Launched at AIDS2022, the EPIC initiative joins forces to highlight the urgent need to re-commit focus, resources, and action to end AIDS in children by 2030. EPIC is just the latest way Aidsfonds and GNP+ kept children on the agenda at the world’s largest gathering of HIV activists, scientists, and donors.
Under the umbrella of the EPIC, Aidsfonds and GNP+ collaborated on the following key events on paediatric HIV advocacy at the meeting:
- Global Village discussion – “The Promise of dolutegravir (pDTG): From Research to Clinical and Community Experiences”
The session was organised by GNP+ and Aidsfonds and focused on the experiences of transitioning children to pDTG with perspectives from the community, donors, clinicians, and programme managers. The talk centered on community voices, including parents, caregivers, and key populations. Facilitated by an implementer at SAfAIDS, the discussion was attended by Ministry of Health officials, donors, implementing partners, civil society, and women living with HIV. Together, participants identified key challenges, successes, and lessons learned from the pDTG roll-out in many African countries.
- Launch of the Global Alliance to End AIDS in Children by 2030
UNAIDS, UNICEF, and the World Health Organisation (WHO) launched the new Global Alliance for Ending AIDS in Children by 2030. The Alliance also includes GNP+, Global Network of Young People Living with HIV (Y+ Global) and the International Community of Women Living with HIV (ICW).

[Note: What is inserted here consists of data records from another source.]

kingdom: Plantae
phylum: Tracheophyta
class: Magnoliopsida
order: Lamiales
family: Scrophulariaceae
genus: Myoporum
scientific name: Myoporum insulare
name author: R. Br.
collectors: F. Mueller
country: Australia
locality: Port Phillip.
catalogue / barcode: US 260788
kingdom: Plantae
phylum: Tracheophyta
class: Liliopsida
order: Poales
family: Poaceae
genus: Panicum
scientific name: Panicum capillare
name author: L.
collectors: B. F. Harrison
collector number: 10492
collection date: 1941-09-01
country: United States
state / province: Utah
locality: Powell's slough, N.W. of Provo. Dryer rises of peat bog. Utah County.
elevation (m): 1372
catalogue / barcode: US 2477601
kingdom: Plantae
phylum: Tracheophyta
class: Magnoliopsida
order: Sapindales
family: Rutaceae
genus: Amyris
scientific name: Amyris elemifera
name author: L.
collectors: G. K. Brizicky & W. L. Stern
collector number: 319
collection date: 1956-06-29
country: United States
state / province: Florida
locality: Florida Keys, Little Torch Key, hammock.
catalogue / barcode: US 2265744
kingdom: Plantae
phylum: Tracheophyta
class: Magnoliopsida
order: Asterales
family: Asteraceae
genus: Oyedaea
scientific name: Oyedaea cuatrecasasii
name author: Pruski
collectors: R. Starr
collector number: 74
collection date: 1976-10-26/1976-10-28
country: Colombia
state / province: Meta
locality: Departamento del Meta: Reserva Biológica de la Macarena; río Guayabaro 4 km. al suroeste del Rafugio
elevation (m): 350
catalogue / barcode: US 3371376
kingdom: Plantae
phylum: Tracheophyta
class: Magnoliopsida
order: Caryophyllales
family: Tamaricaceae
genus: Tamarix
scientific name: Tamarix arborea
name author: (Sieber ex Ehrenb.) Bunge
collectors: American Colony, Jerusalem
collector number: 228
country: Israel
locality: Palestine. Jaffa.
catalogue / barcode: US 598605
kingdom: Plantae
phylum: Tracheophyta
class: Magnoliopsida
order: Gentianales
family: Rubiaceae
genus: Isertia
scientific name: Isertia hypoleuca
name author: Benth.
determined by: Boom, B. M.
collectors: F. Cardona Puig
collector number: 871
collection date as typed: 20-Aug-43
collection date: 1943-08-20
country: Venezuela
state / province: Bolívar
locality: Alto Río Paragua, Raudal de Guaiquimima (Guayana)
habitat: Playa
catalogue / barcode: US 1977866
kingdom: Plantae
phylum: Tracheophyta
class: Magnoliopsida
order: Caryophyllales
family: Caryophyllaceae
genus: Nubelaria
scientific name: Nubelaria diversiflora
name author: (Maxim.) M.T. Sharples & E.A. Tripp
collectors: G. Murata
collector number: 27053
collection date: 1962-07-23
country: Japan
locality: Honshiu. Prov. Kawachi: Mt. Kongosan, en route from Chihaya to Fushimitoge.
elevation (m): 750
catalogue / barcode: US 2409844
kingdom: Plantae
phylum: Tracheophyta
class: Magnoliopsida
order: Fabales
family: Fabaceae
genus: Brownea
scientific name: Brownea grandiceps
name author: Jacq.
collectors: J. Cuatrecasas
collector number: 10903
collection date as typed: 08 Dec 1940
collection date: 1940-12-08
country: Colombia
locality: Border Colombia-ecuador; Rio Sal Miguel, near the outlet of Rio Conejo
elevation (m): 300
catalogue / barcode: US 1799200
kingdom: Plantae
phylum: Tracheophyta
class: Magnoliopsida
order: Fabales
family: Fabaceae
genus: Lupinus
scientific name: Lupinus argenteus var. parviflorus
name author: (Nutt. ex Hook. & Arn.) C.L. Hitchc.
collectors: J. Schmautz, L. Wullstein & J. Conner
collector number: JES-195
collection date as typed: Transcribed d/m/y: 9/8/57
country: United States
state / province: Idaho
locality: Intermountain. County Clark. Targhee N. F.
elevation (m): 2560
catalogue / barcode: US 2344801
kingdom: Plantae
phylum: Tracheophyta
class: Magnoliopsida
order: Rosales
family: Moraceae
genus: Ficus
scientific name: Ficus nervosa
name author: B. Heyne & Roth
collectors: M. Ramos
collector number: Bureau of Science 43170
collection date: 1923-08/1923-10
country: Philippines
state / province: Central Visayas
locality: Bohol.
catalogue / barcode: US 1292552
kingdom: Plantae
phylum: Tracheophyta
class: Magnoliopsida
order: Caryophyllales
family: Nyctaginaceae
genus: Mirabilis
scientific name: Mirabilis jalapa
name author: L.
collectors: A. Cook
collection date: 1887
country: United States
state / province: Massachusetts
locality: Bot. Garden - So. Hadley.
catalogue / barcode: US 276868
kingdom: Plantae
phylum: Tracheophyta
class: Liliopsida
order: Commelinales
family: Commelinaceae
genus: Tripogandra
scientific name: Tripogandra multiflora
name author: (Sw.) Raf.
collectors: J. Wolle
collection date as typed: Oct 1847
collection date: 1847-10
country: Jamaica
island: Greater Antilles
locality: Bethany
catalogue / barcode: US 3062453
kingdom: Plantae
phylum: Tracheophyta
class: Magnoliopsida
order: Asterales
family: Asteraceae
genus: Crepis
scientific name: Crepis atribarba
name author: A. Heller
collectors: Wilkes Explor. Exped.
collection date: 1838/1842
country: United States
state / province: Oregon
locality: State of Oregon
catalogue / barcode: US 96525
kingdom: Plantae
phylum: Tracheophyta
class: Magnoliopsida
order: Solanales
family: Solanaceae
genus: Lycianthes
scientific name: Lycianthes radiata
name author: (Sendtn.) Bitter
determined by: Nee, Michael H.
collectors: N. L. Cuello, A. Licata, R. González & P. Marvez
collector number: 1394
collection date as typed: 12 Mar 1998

The trio of networks is joined by Alliance partners, including Aidsfonds, other civil society organisations, governments of affected countries, and major donors like the U.S. President’s Emergency Plan for AIDS Relief (PEPFAR) and the Global Fund to Fight AIDS, TB, and Malaria.
The Global Alliance for Ending AIDS in Children by 2030 will mobilise leadership, funding, and action around four key pillars:
- Early testing and optimised comprehensive, high-quality treatment and care for infants, children and adolescents living with and exposed to HIV;
- Closing the treatment gap for pregnant and breastfeeding women living with HIV and optimising continuity of treatment;
- Preventing new HIV infections among pregnant and breastfeeding adolescents and women; and
- Addressing rights, gender equality, social / structural barriers that hinder access.
Twelve countries have joined the alliance in the first phase: Angola, Cameroon, Côte d’Ivoire, the Democratic Republic of the Congo (DRC), Kenya, Mozambique, Nigeria, South Africa, Uganda, the United Republic of Tanzania, Zambia, and Zimbabwe.
President of the Federal Republic of Nigeria Muhammadu Buhari, alongside UNAIDS, UNICEF and the WHO, is expected to host African heads of state to discuss the Alliance before the end of the year.